По окончании моего ареста меня следовало отправить в распоряжение сыскного отделения, но я своим поведением на этот раз настолько зарекомендовал себя, что старый знакомый, старший надзиратель, сам хлопотал, чтобы меня, минуя сыскное отделение, отправили на родину; поэтому, когда кончился срок, то прямо из тюрьмы служитель отвел меня на железную дорогу и там, посадив в вагон, вручил мне выданный на мое имя билет.
Доехав до Рыбинска по железной дороге, я остальной путь до Углича прошел пешком. Еще в Петербурге я слышал, что отец мой умер, завещав и дом и все хозяйство мачехе. Я вполне сознавал, что отец поступил справедливо, потому что при моей слабости я не мог бы удержать хозяйства; притом же я, все-таки, был непоседа и на родине долго ужиться не мог.
Вернувшись на родину, я уже не пошел домой, не желая обременять собою семейства, и поселился на окраине города у одного отставного солдата. Прожил я тут с неделю без дела и без средств, а потом пошел к своему двоюродному дяде, человеку богатому и набожному, и стал просить его помочь мне. Дядя сжалился над моим положением, купил мне поддевку, сапоги и белье и поставил на льняной завод в работу.
Я получал двадцать пять копеек в день, но был доволен этим заработком и проработал зиму, а затем поступил в железную лавку к Кузнецову. Я уже упоминал, что Николай Васильевич Кузнецов однажды помог мне на дорогу и затем также помогал во время моего пребывания под судом. Должен сказать, что доброта его ко мне и на этот раз не изменилась.

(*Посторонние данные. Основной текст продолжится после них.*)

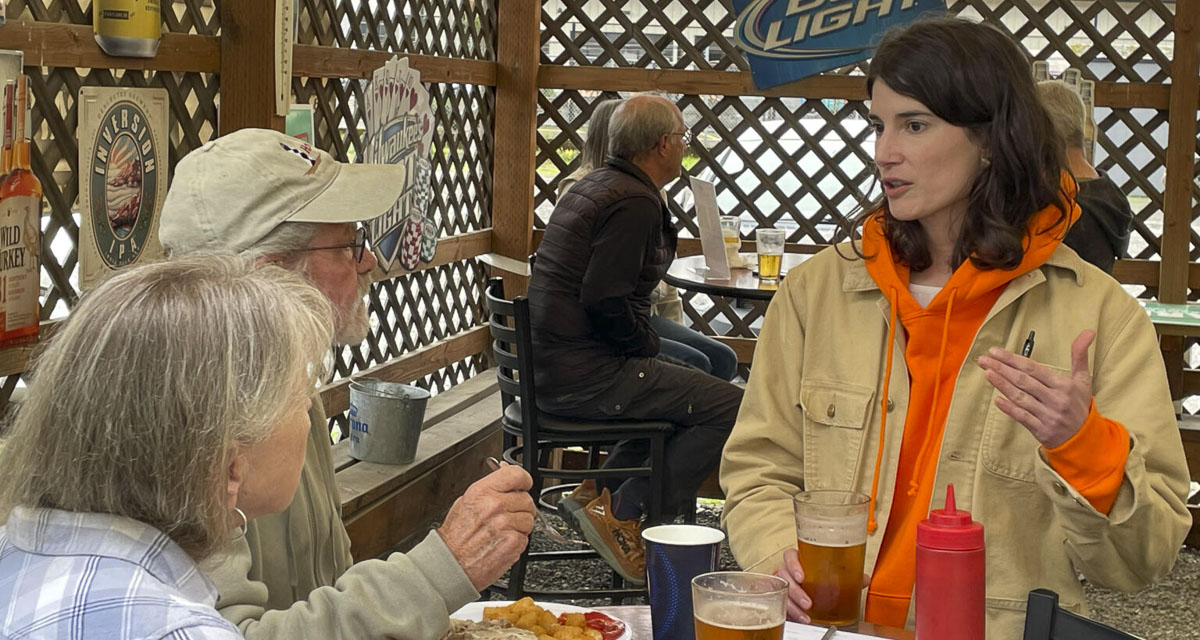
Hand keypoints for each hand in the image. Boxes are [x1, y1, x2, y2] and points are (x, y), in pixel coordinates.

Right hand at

Поступив на эту должность, я перешел на житье в свой дом. Кузнецов, кроме маленького жалованья, положенного мне, очень часто делал мне подачки разными вещами; но я этим еще не довольствовался и иногда своею рукою тащил из лавки что мне приглянется. Так прошло месяцев девять; я оделся довольно прилично, по возможности оказывал поддержку своим родным, приобрел себе хороший инструмент и все принадлежности переплетного мастерства, подумывал даже жениться и завести в Угличе небольшую книжную торговлю.